思考というのはエネルギーを持つ。消化系と心臓から全身に渡った闇が思念を受け取り、そして更なる具現化を生む。人としての尊厳を踏みにじるような異形の動きは一瞬で事足りた。
「ゴホッ! グ、グオエェェ!! ゴホッ、ゴホッ、ッはあ、はあ」
血液に混ざった闇がアルコールを捕まえて肺へと流れ込み、黒く掠れた気体が口から勝手に溢れ出した。身体が痺れ痙攣を起こしかけても闇は一切斟酌せず、体内のエチルアルコールを強引に奪い、取り込み、肺へ向かって流れ込む。それは少しでも間違えば血管が破裂してもおかしくない行為だ。身体が硬直し、鳩尾を押さえ丸くなる。視界がフラッシュを焚かれたように真っ白に染まり、食いしばった歯から断続的に闇が溢れる。腕に食い込んだ爪の痛みで意識を失わないようにするのが精一杯だ。時間の感覚が遠退いていく。靄がかかった頭の中が、無限にも思えた数秒の後にようやく晴れていった。
「うっ、ごほっ、ごほっ」
「アスキサン大丈夫です!? アスキサン!」
「うん、だいじょう、ぶ、だから」
もう一本用意してあった水のペットボトルを取り、闇によってボロボロになった胃が驚かないよう今度はゆっくりと慎重に飲んでいく。心配そうに声をかけるスティーを尻目に、水を三分の一ほど飲んで深く息を吸った。ピリピリと鋭い痛みが胸に広がるがすぐによくなっていくだろう。体内にある無数の傷は、まだ身体に残っている闇が張り付き補修してくれるはずだ。薄れていく痺れを確かめるために手を軽く握り、震えを押さえ込んでいく。

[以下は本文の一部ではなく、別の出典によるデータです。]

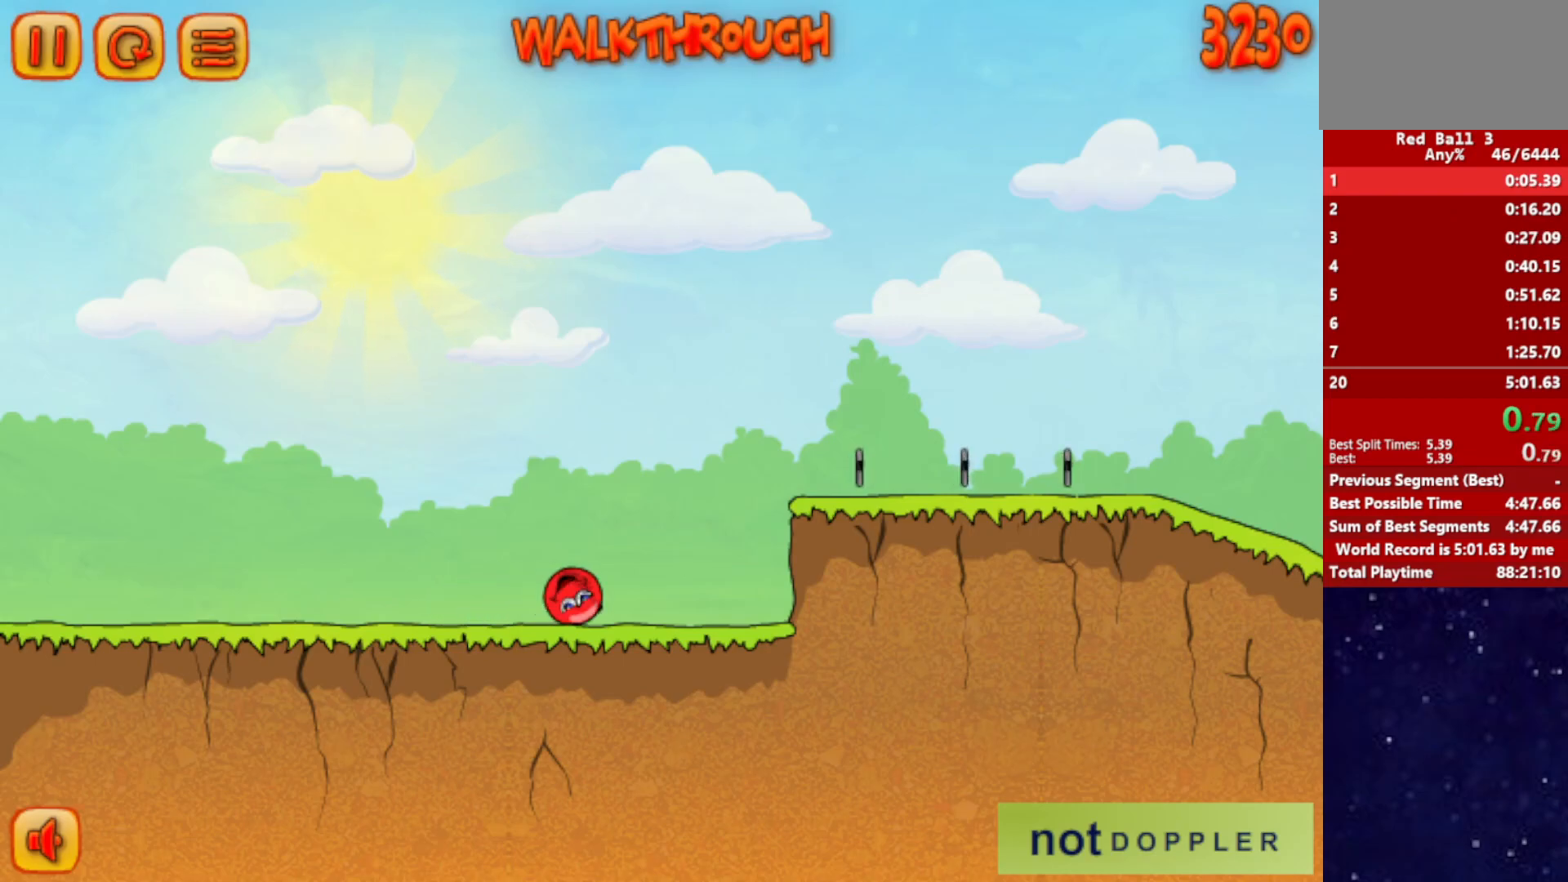
{"keys": ["right", "up"], "events": [[150, "up", "down"]]}
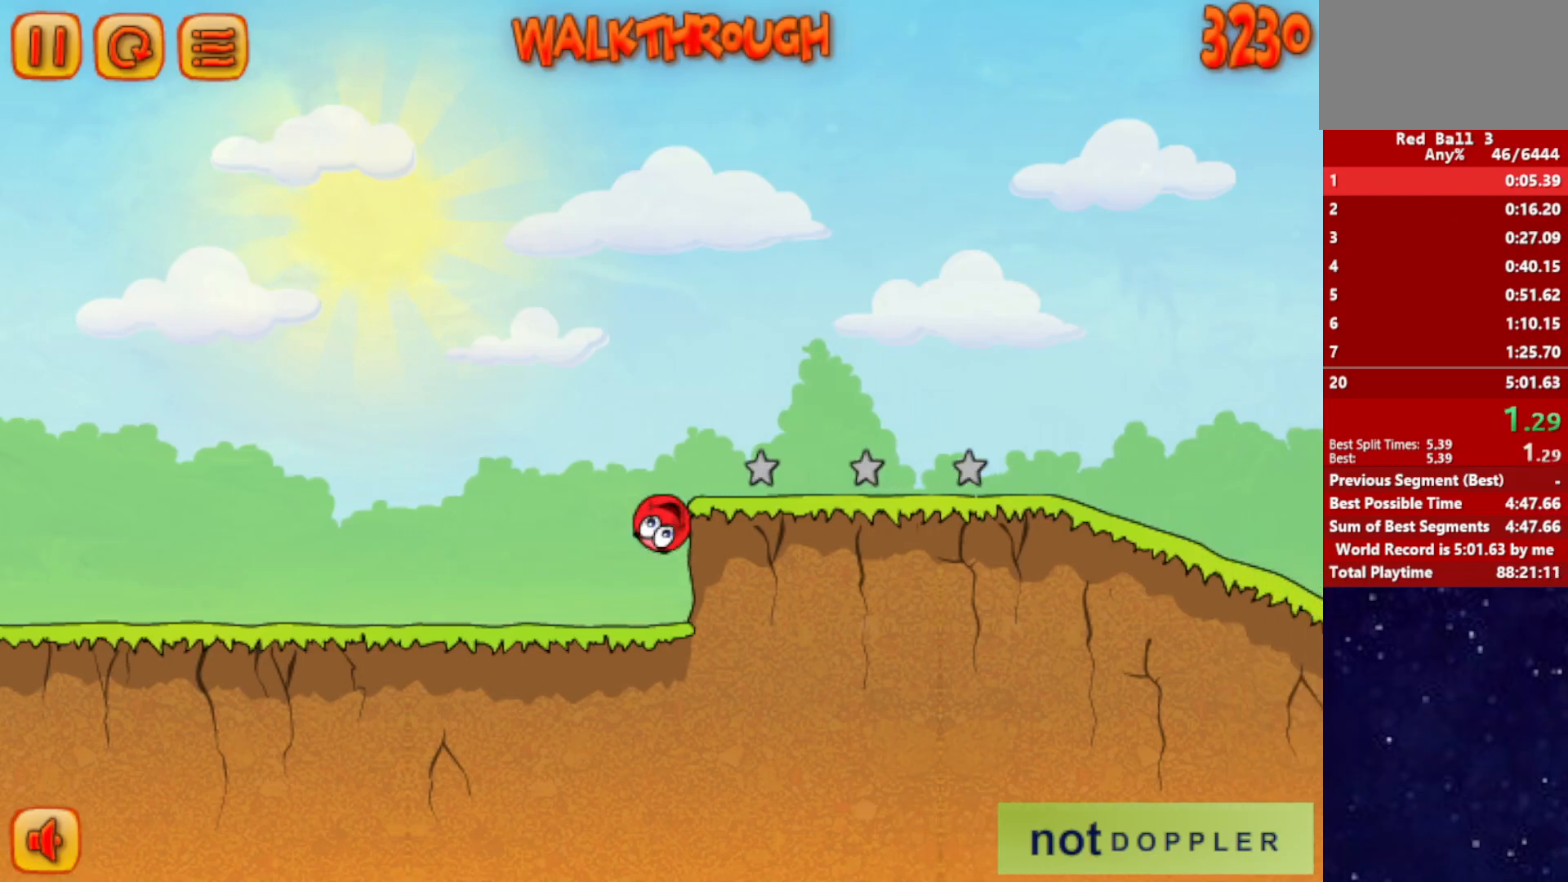
{"keys": ["right"], "events": [[67, "up", "up"]]}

「驚きましたよアスキサン。いきなり死にそうになるから」
「もう大丈夫。完璧。それより時間は?」
いつの間にかコンクリへと投げ出してしまったスティーを拾い上げ、画面についた砂を払ってやる。相変わらず猫のイラストでコミカルな泣き顔をしたスティーは虚空からグリッドの荒い懐中時計を取り出し時間を見せた。デジタル式の画面はまだ九分と少ししか経っていない。よかった。間に合った。
「じゃあ、やよから情報もらっておいて。僕は少し休むから」
「了解でーす」
画面が消えて薄い本体が熱を帯び始めた。スティーをポケットに戻し、逆のポケットから潰れたラッキーストライクを引っ張り出した。三本しか入ってないけど折れてはいないようだ。火を点け、紫煙を深く吸い込んだ。が、軽くむせる。
「やっぱり、きついなあ」
煙を薄く吸いゆっくりと吐き出す。闇に持って行かれたニコチンが脳を駆け巡り、気怠い高揚感が身体にまとわりつく。開けっ放しの水を軽く口に含んで、またゆっくりと飲み込んだ。大分落ち着いてきた。手足に力が戻っていくのが分かる。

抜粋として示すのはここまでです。